AIM OF THE EXERCISE:
Counting task for the data below: how many lines hold the word "Articoli"? Answer with the number only.

DATA FOR THIS TASK:
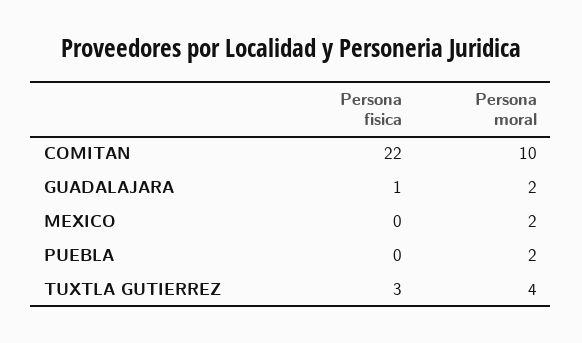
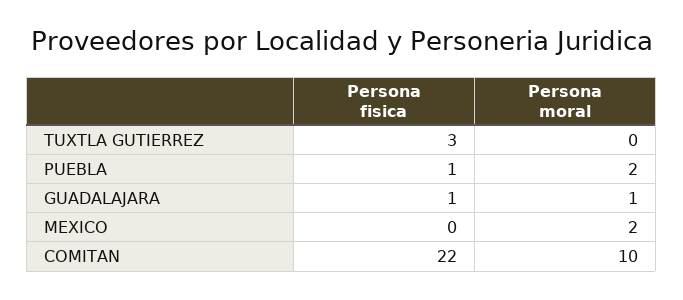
  {
    "Persona fisica": {
      "COMITAN": 22,
      "GUADALAJARA": 1,
      "MEXICO": 0,
-     "PUEBLA": 0,
+     "PUEBLA": 1,
      "TUXTLA GUTIERREZ": 3
    },
    "Persona moral": {
      "COMITAN": 10,
-     "GUADALAJARA": 2,
+     "GUADALAJARA": 1,
      "MEXICO": 2,
      "PUEBLA": 2,
-     "TUXTLA GUTIERREZ": 4
+     "TUXTLA GUTIERREZ": 0
    }
  }

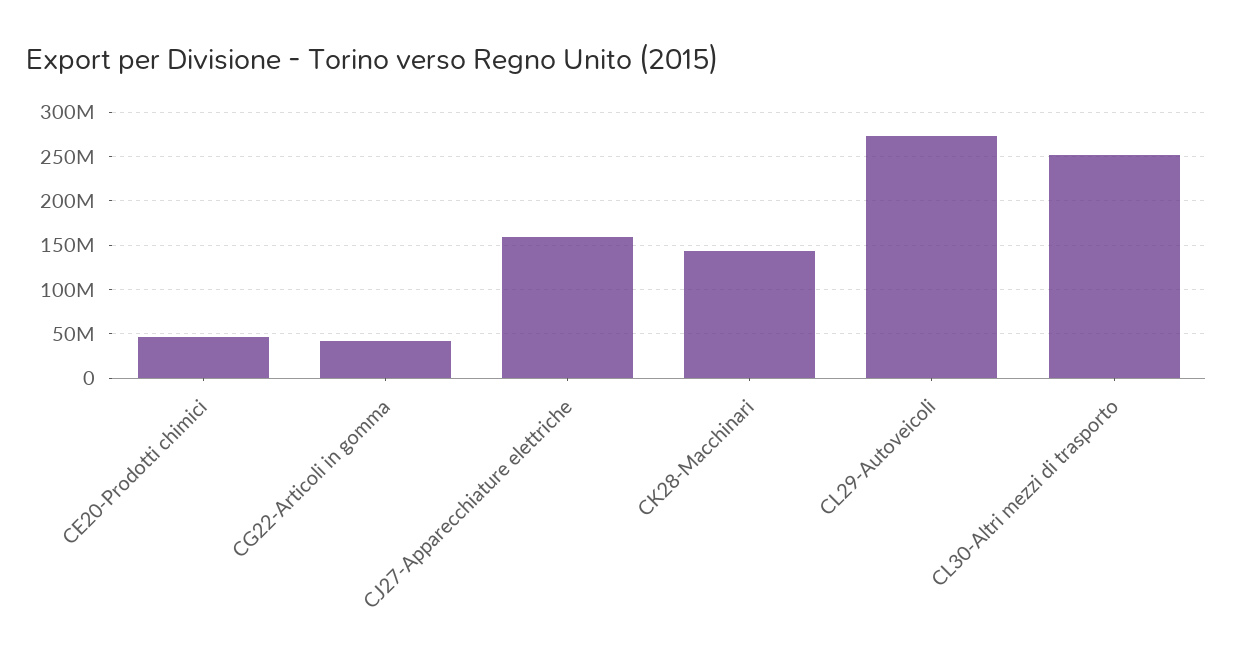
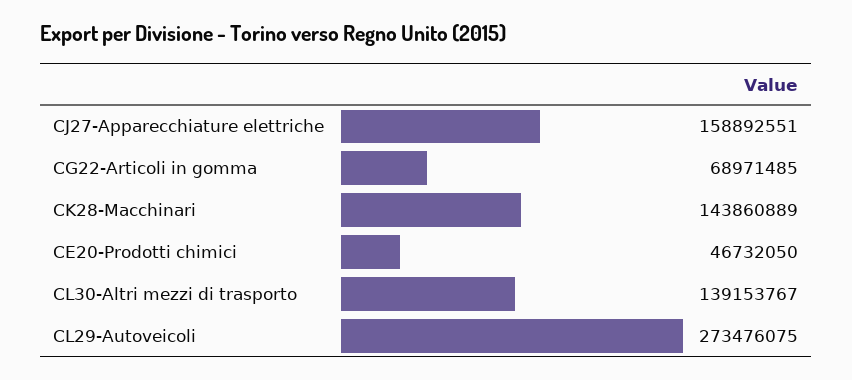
  {
    "CE20-Prodotti chimici": 46732050,
-   "CG22-Articoli in gomma": 40000000,
+   "CG22-Articoli in gomma": 68971485,
    "CJ27-Apparecchiature elettriche": 158892551,
    "CK28-Macchinari": 143860889,
    "CL29-Autoveicoli": 273476075,
-   "CL30-Altri mezzi di trasporto": 250000000
+   "CL30-Altri mezzi di trasporto": 139153767
  }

TASK RESULT:
2